▸ Problem to work on
Render each line in the rows below as a Markdown table with two columns, No. and Line. Number the lines in order and omit any blank lines.

(Stored entries)
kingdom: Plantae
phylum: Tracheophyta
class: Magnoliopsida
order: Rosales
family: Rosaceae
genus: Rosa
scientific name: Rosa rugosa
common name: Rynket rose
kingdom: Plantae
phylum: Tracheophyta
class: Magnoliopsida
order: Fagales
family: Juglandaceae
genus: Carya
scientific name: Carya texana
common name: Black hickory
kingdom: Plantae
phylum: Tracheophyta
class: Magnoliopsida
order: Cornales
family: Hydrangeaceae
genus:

▸ Solution below
| No. | Line |
|---|---|
| 1 | kingdom: Plantae |
| 2 | phylum: Tracheophyta |
| 3 | class: Magnoliopsida |
| 4 | order: Rosales |
| 5 | family: Rosaceae |
| 6 | genus: Rosa |
| 7 | scientific name: Rosa rugosa |
| 8 | common name: Rynket rose |
| 9 | kingdom: Plantae |
| 10 | phylum: Tracheophyta |
| 11 | class: Magnoliopsida |
| 12 | order: Fagales |
| 13 | family: Juglandaceae |
| 14 | genus: Carya |
| 15 | scientific name: Carya texana |
| 16 | common name: Black hickory |
| 17 | kingdom: Plantae |
| 18 | phylum: Tracheophyta |
| 19 | class: Magnoliopsida |
| 20 | order: Cornales |
| 21 | family: Hydrangeaceae |
| 22 | genus: |